We see lots of phishing attempts for various credentials. This scam in Hebrew is a totally new one to me. As far as I can tell the Mobile phone company being spoofed Hot Mobile is an Israeli Mobile Phone company that has links to the Israeli defence Forces. All the info I am getting about this comes from Google translate or Wikipedia, so might not be 100% accurate. I don’t speak or read Hebrew at all, so am completely reliant on web translations.
Other countries also have regular phishing scams against their Mobile Phone or other telecoms networks or companies. I have just never seen an Israeli / Hebrew one before.
You can now submit suspicious sites, emails and files via our Submissions system
Remember many email clients, especially on a mobile phone or tablet, only show the Name in the From: and not the bit in <domain.com >. That is why these scams and phishes work so well.
The email looks like:
From: Hot Mobile שירותי תמיכה <email@example.com>
(Translated) Support Services
Date: Sat 25/05/2019 04:55
Subject: אנו מבצעים סדרה של עדכונים לכל חשבונות המנויים, ואנו רוצים שמנויי HotMobile תעדכן את המידע האישי והפיננסי שלך, כך שהשירותים שלך לא ייסגרו או שחשבונך יוסר.
( translated) We make a series of updates to all subscriber accounts, and we want HotMobile subscribers to update your personal and financial information so that your services are not closed or your account is removed
שלום לקוחות יקרים,
ברצוננו ליידע אותך שאנו עורכים סדרה של עדכונים לכל חשבונות המנויים שלנו
אנו רוצים שמנויי HotMobile תעדכן את המידע האישי והפיננסי שלך, כך שהשירותים שלך לא ייסגרו או שחשבונך יוסר.
לחץ על הקישור “אנא עדכן את פרטי החשבון שלי” בהמשך
עשה זאת בהקדם האפשרי כדי שהחשבון שלך לא יוקפא
תודה על שיתוף הפעולה
עדכן את פרטי החשבון שלי
We’re writing to let you know that we’re making a series of updates to all of our subscriber accounts
We want HotMobile subscribers to update your personal and financial information so that your services are not closed or your account is removed.
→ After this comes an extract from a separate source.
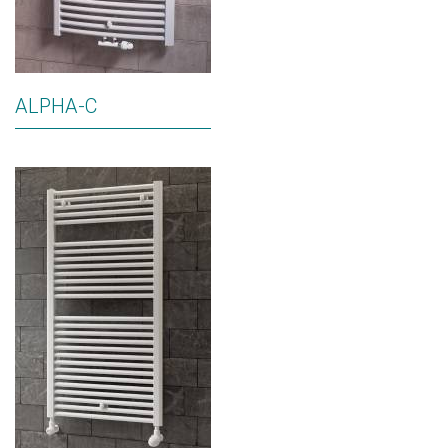
ALPHA-C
Click the “Please update my account information” link below
Please do so as soon as possible so that your account will not be frozen
Thank you for your cooperation
Please update my account information
If you follow the link in the email you see a webpage looking like this: http://18.104.22.168/~digitalo/sabun/petek/paraben/in/freehot/in/alkhot/predo/pre/aree that adds session IDs to the visit.
After you input a phone number and an ID number you get forwarded to a payment details page ( I think) But because I don’t read or understand Hebrew I cannot fully fill in the details with acceptable information so pressing send after using fake details gives me an error page saying “Mailer Error: SMTP connect() failed. https://github.com/PHPMailer/PHPMailer/wiki/Troubleshooting”
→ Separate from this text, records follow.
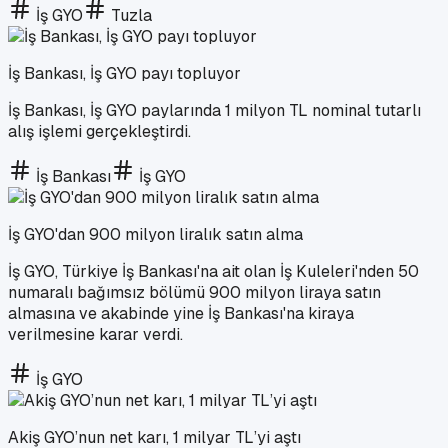
İş GYO
Tuzla
İş Bankası, İş GYO payı topluyor
İş Bankası, İş GYO paylarında 1 milyon TL nominal tutarlı
alış işlemi gerçekleştirdi.
İş Bankası
İş GYO
İş GYO'dan 900 milyon liralık satın alma
İş GYO, Türkiye İş Bankası'na ait olan İş Kuleleri'nden 50
numaralı bağımsız bölümü 900 milyon liraya satın
almasına ve akabinde yine İş Bankası'na kiraya
verilmesine karar verdi.
İş GYO
Akiş GYO’nun net karı, 1 milyar TL’yi aştı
We all get very blasé about phishing and think we know so much that we will never fall for a phishing attempt. Don’t assume that all attempts are obvious. Watch for any site that invites you to enter ANY personal or financial information. It might be an email that says “you have won a prize” or “sign up to this website for discounts, prizes and special offers”
Please read our How to protect yourselves page for simple, sensible advice on how to avoid being infected by this sort of socially engineered malware.
All of these emails use Social engineering tricks to persuade you to open the attachments that come with the email. Whether it is a message saying “look at this picture of me I took last night” and it appears to come from a friend or is more targeted at somebody who regularly is likely to receive PDF attachments or Word .doc attachments or any other common file that you use every day. Or whether it is a straight forward attempt, like this one, to steal your personal, bank, credit card or email and social networking log in details. Be very careful when unzipping them and make sure you have “show known file extensions enabled“, And then look carefully at the unzipped file. If it says .EXE then it is a problem and should not be run or opened.